ONGs: Todos sabiam da venda e tortura de migrantes na Líbia

A Líbia, país imerso caos, se tornou um importante ponto de passagem para os migrantes que tentam chegar à Europa pelo Mediterrâneo
AFP
Publicado em 24/11/2017 às 9:37
A Líbia, país imerso caos, se tornou um importante ponto de passagem para os migrantes que tentam chegar à Europa pelo Mediterrâneo Foto: Foto: FADEL SENNA / AFP


Denunciada por dirigentes ocidentais e africanos, a situação de milhares de migrantes africanos na Líbia, estuprados, torturados e escravizados, era conhecida há tempos, afirmam organizações não governamentais e analistas que alertam sobre o caso há meses.

As imagens de um aparente leilão de jovens africanos na região de Trípoli, em que homens negros são apresentados a compradores do norte da África como possível mão de obra, foram difundidas pela CNN no dia 14 de novembro. Depois disso, se propagaram rapidamente nas redes sociais e provocaram uma onda de indignação mundial.

O secretário-geral da ONU, António Guterres, se disse horrorizado, o presidente da União Africana (UA), Alpha Condé, indignado e a União Europeia, enojada.

"Hipocrisia", denuncia o senegalês Hamidou Anne, analista do think tank África de las Ideas, já que, "com exceção do cidadão comum, todo mundo sabia, os governantes, as organizações internacionais, os líderes políticos" sobre a situação na Líbia.

**DADOS EXTRAÍDOS**

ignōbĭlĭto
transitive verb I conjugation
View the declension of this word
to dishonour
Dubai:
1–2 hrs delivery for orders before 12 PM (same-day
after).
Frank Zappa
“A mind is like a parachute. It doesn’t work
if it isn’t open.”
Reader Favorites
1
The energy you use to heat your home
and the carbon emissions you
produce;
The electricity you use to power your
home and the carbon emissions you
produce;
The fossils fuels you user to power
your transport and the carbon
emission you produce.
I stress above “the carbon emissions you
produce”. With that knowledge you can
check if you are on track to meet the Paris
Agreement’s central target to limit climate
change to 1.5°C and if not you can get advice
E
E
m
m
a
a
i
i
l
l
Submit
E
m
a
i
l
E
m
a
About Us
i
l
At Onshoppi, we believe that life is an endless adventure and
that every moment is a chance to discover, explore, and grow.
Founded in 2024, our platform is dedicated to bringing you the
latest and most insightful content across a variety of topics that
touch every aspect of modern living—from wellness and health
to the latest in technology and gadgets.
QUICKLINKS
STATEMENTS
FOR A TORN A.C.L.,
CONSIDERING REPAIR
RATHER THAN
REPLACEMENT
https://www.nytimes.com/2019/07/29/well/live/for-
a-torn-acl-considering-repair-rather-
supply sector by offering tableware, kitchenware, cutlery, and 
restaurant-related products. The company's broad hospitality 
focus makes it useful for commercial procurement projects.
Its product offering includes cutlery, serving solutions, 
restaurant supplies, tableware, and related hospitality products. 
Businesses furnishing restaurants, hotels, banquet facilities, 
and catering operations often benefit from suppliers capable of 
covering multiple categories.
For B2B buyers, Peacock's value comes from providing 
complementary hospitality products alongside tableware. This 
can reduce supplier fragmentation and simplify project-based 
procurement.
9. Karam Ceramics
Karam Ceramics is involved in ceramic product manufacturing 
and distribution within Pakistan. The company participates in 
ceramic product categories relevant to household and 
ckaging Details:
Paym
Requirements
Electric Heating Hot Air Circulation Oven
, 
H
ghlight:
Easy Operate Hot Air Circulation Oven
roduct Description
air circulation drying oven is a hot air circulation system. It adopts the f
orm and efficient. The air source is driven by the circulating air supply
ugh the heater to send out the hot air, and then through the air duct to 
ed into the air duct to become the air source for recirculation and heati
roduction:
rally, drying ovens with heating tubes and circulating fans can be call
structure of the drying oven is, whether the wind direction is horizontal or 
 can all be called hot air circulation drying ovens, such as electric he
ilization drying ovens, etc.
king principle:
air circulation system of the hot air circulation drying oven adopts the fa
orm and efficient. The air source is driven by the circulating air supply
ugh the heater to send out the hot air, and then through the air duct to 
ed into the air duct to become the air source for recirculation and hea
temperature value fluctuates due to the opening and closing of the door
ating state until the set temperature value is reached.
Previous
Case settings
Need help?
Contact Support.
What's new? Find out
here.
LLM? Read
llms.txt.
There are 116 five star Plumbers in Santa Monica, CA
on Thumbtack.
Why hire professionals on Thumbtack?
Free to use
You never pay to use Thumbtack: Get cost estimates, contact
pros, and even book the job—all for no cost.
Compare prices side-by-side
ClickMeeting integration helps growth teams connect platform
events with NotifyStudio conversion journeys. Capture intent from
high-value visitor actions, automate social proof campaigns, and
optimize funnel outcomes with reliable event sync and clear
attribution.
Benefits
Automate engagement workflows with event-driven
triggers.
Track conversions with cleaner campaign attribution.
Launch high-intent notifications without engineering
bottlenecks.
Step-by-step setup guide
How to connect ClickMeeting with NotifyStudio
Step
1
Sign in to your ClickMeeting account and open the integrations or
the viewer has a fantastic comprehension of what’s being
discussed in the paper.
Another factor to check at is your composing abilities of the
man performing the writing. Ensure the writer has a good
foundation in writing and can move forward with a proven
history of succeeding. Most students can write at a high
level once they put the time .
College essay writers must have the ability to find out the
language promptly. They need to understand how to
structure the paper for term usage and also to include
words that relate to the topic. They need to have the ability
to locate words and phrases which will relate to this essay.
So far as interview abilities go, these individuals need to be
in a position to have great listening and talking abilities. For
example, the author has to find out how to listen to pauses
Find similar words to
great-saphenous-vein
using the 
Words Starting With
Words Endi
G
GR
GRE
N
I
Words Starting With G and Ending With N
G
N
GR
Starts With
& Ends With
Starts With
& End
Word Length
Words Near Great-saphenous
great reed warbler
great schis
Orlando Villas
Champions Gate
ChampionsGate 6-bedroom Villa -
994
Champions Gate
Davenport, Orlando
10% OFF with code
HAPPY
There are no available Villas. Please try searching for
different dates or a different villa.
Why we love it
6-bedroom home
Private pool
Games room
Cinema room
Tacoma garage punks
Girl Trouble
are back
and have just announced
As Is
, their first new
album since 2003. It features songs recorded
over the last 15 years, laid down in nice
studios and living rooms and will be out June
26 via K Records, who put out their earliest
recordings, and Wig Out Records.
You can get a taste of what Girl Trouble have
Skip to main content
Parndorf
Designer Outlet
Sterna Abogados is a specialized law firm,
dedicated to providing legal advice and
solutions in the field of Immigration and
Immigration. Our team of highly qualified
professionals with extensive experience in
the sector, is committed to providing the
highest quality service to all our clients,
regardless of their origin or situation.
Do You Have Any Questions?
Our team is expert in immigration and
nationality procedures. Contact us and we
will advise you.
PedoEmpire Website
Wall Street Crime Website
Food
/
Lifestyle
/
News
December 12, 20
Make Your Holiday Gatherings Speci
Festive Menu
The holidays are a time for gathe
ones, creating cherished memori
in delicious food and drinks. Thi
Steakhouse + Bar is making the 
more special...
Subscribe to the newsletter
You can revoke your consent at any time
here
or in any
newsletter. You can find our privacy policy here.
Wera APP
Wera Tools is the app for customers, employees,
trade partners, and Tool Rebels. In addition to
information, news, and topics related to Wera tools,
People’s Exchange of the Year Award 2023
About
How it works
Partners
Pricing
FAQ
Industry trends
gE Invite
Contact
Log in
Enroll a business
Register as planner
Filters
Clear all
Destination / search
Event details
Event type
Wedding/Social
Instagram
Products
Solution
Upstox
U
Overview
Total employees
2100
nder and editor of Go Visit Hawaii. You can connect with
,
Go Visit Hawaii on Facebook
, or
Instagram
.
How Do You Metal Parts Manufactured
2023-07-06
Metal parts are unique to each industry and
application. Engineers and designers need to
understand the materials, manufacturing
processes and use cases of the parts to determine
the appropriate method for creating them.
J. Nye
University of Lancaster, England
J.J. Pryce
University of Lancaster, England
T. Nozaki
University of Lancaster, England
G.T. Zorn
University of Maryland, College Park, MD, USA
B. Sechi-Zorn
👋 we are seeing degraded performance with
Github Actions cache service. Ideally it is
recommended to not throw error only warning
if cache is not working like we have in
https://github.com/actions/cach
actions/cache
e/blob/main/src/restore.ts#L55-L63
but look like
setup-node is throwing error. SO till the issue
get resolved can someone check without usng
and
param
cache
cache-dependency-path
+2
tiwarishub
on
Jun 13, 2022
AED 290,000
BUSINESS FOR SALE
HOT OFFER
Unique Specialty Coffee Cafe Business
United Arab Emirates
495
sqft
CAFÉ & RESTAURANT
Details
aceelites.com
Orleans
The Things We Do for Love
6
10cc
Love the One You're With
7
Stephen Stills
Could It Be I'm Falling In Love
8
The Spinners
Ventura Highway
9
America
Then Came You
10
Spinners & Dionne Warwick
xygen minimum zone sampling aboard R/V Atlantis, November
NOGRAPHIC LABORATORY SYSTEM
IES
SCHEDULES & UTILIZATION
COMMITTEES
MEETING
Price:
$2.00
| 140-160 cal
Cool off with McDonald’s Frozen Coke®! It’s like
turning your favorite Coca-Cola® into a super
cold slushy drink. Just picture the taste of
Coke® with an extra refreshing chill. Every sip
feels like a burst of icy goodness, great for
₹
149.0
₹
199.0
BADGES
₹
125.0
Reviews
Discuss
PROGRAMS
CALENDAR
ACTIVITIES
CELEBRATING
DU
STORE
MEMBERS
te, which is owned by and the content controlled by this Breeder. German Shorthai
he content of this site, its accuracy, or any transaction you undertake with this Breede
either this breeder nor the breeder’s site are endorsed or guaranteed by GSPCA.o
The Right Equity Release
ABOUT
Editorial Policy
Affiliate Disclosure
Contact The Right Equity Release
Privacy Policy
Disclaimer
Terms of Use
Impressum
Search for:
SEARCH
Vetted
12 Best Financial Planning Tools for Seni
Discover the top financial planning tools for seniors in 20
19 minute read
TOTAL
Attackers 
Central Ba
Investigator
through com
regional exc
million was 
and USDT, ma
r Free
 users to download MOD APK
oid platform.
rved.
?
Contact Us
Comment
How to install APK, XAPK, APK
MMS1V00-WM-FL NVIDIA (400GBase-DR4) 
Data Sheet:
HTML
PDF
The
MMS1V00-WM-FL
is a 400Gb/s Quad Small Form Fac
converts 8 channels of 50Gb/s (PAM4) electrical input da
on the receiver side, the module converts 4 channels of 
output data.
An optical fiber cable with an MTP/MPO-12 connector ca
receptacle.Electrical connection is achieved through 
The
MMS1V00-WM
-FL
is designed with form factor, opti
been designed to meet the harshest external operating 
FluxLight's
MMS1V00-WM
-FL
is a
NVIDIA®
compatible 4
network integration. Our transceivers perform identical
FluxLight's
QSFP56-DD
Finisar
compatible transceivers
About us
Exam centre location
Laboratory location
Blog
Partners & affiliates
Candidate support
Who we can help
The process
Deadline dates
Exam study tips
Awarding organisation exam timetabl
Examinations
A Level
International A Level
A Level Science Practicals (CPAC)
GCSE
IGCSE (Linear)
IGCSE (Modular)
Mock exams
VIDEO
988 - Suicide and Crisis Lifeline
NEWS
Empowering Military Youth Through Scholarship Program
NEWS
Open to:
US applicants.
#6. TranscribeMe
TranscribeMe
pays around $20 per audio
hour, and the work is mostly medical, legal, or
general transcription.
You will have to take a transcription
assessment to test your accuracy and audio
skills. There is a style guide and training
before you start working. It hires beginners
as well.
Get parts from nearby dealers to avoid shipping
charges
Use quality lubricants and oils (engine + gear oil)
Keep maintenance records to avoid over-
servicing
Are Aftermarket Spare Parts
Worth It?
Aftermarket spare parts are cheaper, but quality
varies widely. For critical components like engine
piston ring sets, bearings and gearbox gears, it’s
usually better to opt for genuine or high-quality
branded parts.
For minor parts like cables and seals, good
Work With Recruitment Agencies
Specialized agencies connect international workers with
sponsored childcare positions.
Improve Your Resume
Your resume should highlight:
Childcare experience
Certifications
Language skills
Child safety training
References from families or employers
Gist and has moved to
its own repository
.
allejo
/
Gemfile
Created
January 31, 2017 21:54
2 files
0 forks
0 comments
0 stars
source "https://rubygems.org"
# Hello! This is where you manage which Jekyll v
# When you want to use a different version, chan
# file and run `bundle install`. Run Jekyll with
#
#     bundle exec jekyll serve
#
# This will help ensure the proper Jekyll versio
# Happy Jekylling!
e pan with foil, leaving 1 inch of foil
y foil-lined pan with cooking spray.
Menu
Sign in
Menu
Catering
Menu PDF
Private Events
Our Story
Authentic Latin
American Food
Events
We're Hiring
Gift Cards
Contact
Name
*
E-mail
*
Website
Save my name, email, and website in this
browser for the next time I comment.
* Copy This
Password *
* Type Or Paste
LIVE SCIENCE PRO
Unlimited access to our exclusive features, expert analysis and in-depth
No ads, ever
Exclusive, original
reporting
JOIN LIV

**TAREFA A EXECUTAR**
Reproduza o texto sobre os migrantes na Líbia desde "Denunciada por dirigentes" até "União Europeia, enojada.", inclusive, substituindo "indignação mundial" por "revolta mundial". Os dados não precisam ser consultados.

**RESPOSTA REDIGIDA**
Denunciada por dirigentes ocidentais e africanos, a situação de milhares de migrantes africanos na Líbia, estuprados, torturados e escravizados, era conhecida há tempos, afirmam organizações não governamentais e analistas que alertam sobre o caso há meses.

As imagens de um aparente leilão de jovens africanos na região de Trípoli, em que homens negros são apresentados a compradores do norte da África como possível mão de obra, foram difundidas pela CNN no dia 14 de novembro. Depois disso, se propagaram rapidamente nas redes sociais e provocaram uma onda de revolta mundial.

O secretário-geral da ONU, António Guterres, se disse horrorizado, o presidente da União Africana (UA), Alpha Condé, indignado e a União Europeia, enojada.